Żydowsko-arabski sojusz

Ale udział w tym zgromadzeniu szefa sztabu Izraela jest jednak zdumiewający. Państwa arabskie nie utrzymują z państwem żydowskim żadnych stosunków wojskowych, a obecne w Szarm Arabia Saudyjska i Katar – nawet i dyplomatycznych. Tyle tylko, że wspólna obrona przed atakami powietrznymi z Iranu bez Izraela byłaby fikcją. Jedynie Jerozolima ma siły zbrojne zdolne odeprzeć ewentualny irański atak: połączone armie państw Zatoki, choć w nieskończoność karmione petrodolarami, nie są od lat w stanie poradzić sobie z powstaniem Hutich w Jemenie, egipska zaś zajęta jest głownie tłumieniem własnej ludności, by zapobiec powrotowi obalonych rządów islamistów.
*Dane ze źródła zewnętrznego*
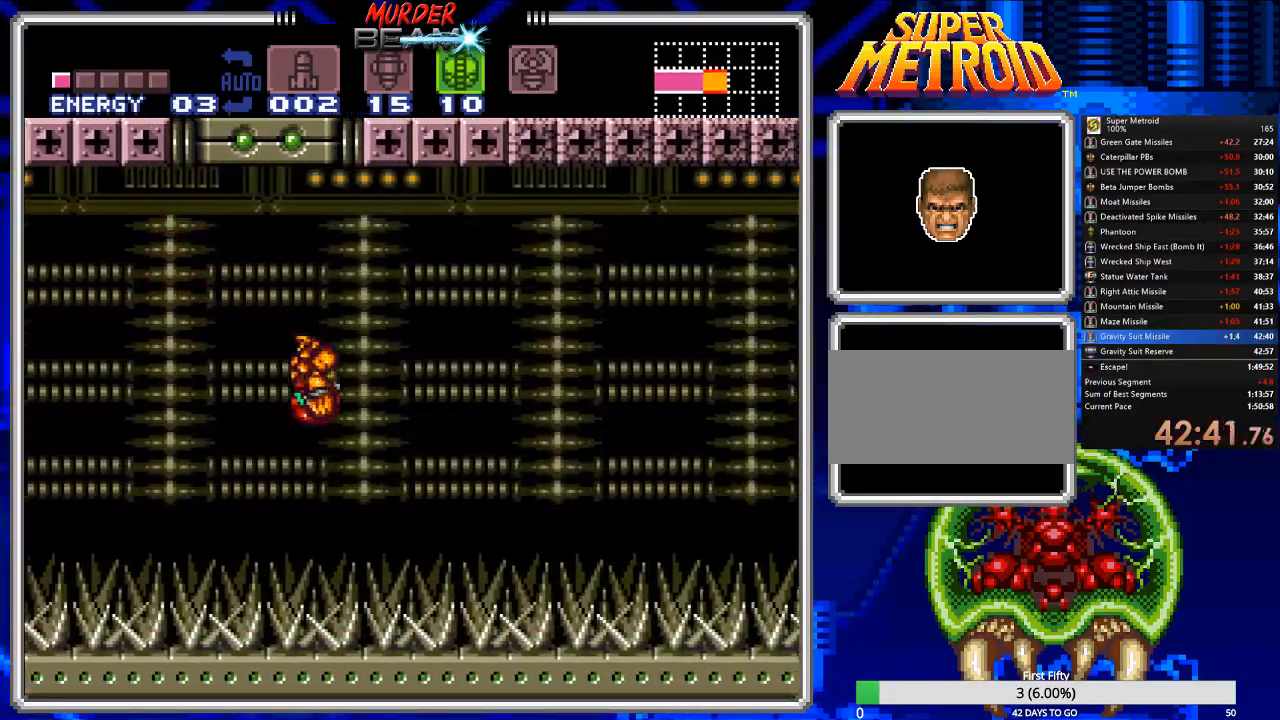
{"buttons": ["B", "DPAD_RIGHT"], "events": [[233, "A", "up"]]}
Zarazem decyzja o utworzeniu takiego systemu ma dla Izraela, którego zniszczenie Teheran oficjalnie głosi jako cel, znaczenie zasadnicze. Gwarantuje bowiem, że kraj zostanie z wyprzedzeniem ostrzeżony o irańskim ataku, gdy tylko rozpoznają go arabskie systemy wczesnego ostrzegania. Może to w dłuższej perspektywie doprowadzić do zawarcia sojuszu: w końcu tylko Jerozolima jest w stanie rozciągnąć, jeśli Iran zbuduje broń atomową, swój nuklearny parasol nad Zatoką. Amerykanie, którzy dwa tygodnie temu zestrzelili nad Irakiem dwa irańskie drony lecące z ładunkami bojowymi do Izraela, nie będą na Bliskim Wschodzie wiecznie. Podpisane dwa lata temu Porozumienia Abrahamowe – zawarte z inicjatywy prezydenta Donalda Trumpa układy o wzajemnym uznaniu między Izraelem a Emiratami i Bahrajnem, do których dołączyły potem Maroko i Sudan – procentują.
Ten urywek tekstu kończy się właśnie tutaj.